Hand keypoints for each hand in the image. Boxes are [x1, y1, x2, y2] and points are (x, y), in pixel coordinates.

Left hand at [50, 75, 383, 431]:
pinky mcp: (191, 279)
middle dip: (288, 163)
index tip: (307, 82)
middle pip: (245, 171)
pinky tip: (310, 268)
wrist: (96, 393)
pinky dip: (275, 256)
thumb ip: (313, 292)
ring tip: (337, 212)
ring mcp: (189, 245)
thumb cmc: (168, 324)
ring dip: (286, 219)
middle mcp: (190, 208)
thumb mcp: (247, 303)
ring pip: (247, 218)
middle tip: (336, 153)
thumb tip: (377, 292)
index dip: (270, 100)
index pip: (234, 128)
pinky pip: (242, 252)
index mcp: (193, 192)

•••

Print exactly the lines of the listing above starting at the line containing "ring tip: (337, 212)" and ending at the line containing "pinky pip: (242, 252)", both included.

ring tip: (337, 212)
ring mcp: (189, 245)
thumb cmc: (168, 324)
ring dip: (286, 219)
middle mcp: (190, 208)
thumb mcp: (247, 303)
ring pip: (247, 218)
middle tip: (336, 153)
thumb tip: (377, 292)
index dip: (270, 100)
index pip: (234, 128)
pinky pip: (242, 252)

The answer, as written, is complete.